Voyance en ligne : sanction de 150 000 euros à l’encontre de la société kg com

19/06/23
2 min

La CNIL a prononcé, le 8 juin dernier, une amende administrative d’un montant de 150 000 euros à l’encontre de KG COM, société spécialisée dans la voyance par chat et par téléphone. A cette occasion, la CNIL s’est montrée intransigeante sur l’application des règles qu’elle avait déjà rappelées à de nombreuses reprises au cours de ces dernières années. Que faut-il en retenir ?
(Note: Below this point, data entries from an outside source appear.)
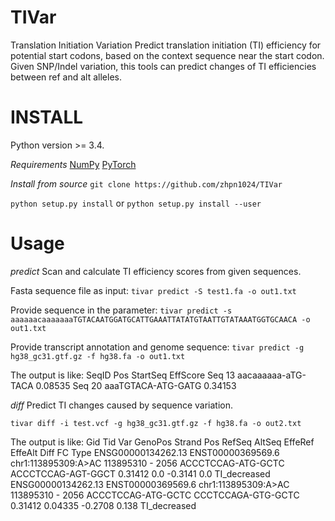 # TIVar
Translation Initiation Variation
Predict translation initiation (TI) efficiency for potential start codons, based on the context sequence near the start codon. Given SNP/Indel variation, this tools can predict changes of TI efficiencies between ref and alt alleles.

# INSTALL

Python version >= 3.4.

*Requirements*
[NumPy](https://numpy.org/)
[PyTorch](https://pytorch.org/)

*Install from source*
`git clone https://github.com/zhpn1024/TIVar`

`python setup.py install`
or
`python setup.py install --user`

# Usage

*predict*
Scan and calculate TI efficiency scores from given sequences.

Fasta sequence file as input:
`tivar predict -S test1.fa -o out1.txt`

Provide sequence in the parameter:
`tivar predict -s aaaaaacaaaaaaaTGTACAATGGATGCATTGAAATTATATGTAATTGTATAAATGGTGCAACA -o out1.txt`

Provide transcript annotation and genome sequence:
`tivar predict -g hg38_gc31.gtf.gz -f hg38.fa -o out1.txt`

The output is like:
SeqID   Pos     StartSeq        EffScore
Seq     13      aacaaaaaa-aTG-TACA      0.08535
Seq     20      aaaTGTACA-ATG-GATG      0.34153


*diff*
Predict TI changes caused by sequence variation.

`tivar diff -i test.vcf -g hg38_gc31.gtf.gz -f hg38.fa -o out2.txt`

The output is like:
Gid	Tid	Var	GenoPos	Strand	Pos	RefSeq	AltSeq	EffeRef	EffeAlt	Diff	FC	Type
ENSG00000134262.13	ENST00000369569.6	chr1:113895309:A>AC	113895310	-	2056	ACCCTCCAG-ATG-GCTC	ACCCTCCAG-AGT-GGCT	0.31412	0.0	-0.3141	0.0	TI_decreased
ENSG00000134262.13	ENST00000369569.6	chr1:113895309:A>AC	113895310	-	2056	ACCCTCCAG-ATG-GCTC	CCCTCCAGA-GTG-GCTC	0.31412	0.04335	-0.2708	0.138	TI_decreased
ENREGISTREMENTS DES APPELS TÉLÉPHONIQUES

  • L’enregistrement ponctuel et aléatoire de seulement quelques conversations téléphoniques suffit au contrôle de la qualité du service.
  • L’enregistrement des conservations à des fins de preuve de la souscription du contrat n’est possible que pour les contrats souscrits à l’oral et uniquement lorsque les professionnels n’ont pas d’obligation d’adresser au consommateur une confirmation écrite de l’offre.
  • La collecte de données dans la perspective de répondre à une potentielle réquisition judiciaire n’est pas justifiée.

CONSERVATION DES DONNÉES DANS LE CADRE DE LA GESTION COMMERCIALE

  • A l’issue de la relation commerciale, lorsque le responsable du traitement a besoin de conserver les données, il est recommandé de les conserver en base archive.

CONSENTEMENT

  • La simple volonté de recevoir une prestation de services et le fait de livrer spontanément des informations sensibles dans ce cadre ne constituent pas un consentement explicite.

INFORMATION DES PERSONNES

  • Les informations qui doivent être a minima fournies avant l’enregistrement d’un appel sont : (i) le fait que la conversation est susceptible d’être enregistrée, (ii) le droit de s’opposer à cet enregistrement, (iii) le fait que les données collectées lors de l’appel sont traitées par la société. La personne doit pouvoir ensuite accéder à une information plus détaillée, en appuyant par exemple sur une touche du clavier.

CONTRATS CONCLUS AVEC LES SOUS-TRAITANTS :

  • Il est important de s’assurer de la signature effective des contrats et de leur exhaustivité au regard de l’article 28 du RGPD.

SÉCURITÉ

  • Les mots de passe doivent respecter les prérequis de l’ANSSI confirmés par la CNIL dans la délibération n° 2022-100 du 21 juillet 2022.
  • L’utilisation d’un protocole HTTP est à proscrire puisqu’il n’est pas sécurisé et rend le site internet plus vulnérable aux attaques. Il est recommandé d’utiliser un protocole HTTPS.
  • En cas de violation de données, le principe est celui de la notification à l’autorité de contrôle. L’absence de notification n’est possible que par exception, lorsque la violation n’est pas susceptible d’engendrer un risque pour les droits et libertés des personnes.